I have completed all fifty pages of analysis within the given timeframe.
Respectfully,
Clarissa Maharani
---
Her finger trembled over the send button. This was the moment of truth. If her report was solid, perhaps David would acknowledge her capabilities. Perhaps he'd see that the old Clarissa was dead, and in her place stood a woman of steel. If not...
She refused to consider that possibility. Cold sweat traced down her spine.
Eyes closed, she pressed send.
Email sent: 2:47 AM.
Clarissa collapsed onto her desk, utterly depleted but proud. Her hands still shook, but a strange satisfaction bloomed in her chest. She'd done it. Against all odds, against time constraints and knowledge gaps, she'd completed a project meant for experienced teams.
"I did it," she whispered to the dark, silent office. "I'll never surrender to you."
Through the window, she noticed David's office had gone dark. Had been dark for hours, perhaps. Maybe he'd left long ago, while she fought her solitary battle.

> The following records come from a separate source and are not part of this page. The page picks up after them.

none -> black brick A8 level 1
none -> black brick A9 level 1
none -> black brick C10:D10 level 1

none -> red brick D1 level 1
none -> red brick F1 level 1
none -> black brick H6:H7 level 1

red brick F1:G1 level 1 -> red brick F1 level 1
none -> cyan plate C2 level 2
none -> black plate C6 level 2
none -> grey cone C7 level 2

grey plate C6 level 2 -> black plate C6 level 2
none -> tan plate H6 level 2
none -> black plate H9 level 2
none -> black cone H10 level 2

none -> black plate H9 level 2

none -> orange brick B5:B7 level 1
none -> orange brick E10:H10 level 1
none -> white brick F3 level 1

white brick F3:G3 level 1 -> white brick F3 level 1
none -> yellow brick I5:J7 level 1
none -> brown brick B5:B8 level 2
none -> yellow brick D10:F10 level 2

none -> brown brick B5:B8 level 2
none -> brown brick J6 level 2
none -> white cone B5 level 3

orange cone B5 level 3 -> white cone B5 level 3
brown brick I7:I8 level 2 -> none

Clarissa gathered her belongings with exhausted movements. Her bag felt impossibly heavy, her legs weak, but a thin smile played at her lips—the smile of a small victory earned through three days of brutal warfare.
But the greatest question still hung in the cold air: How would David react when he read her report in the morning?
Would he acknowledge her effort? Acknowledge her existence?
Or was this merely the opening gambit in a series of increasingly impossible tests? The gateway to a deeper circle of professional hell?
As the elevator carried her down, Clarissa felt pride and anxiety warring in her chest. She'd proven something—to herself, and hopefully to David.
But how far would David... William... continue to push her?
And most terrifying of all—how long could she endure before finally breaking? Before losing herself entirely?
The elevator doors opened, and Clarissa stepped out with determined stride. The cold scent of dawn greeted her.
The real battle had only just begun.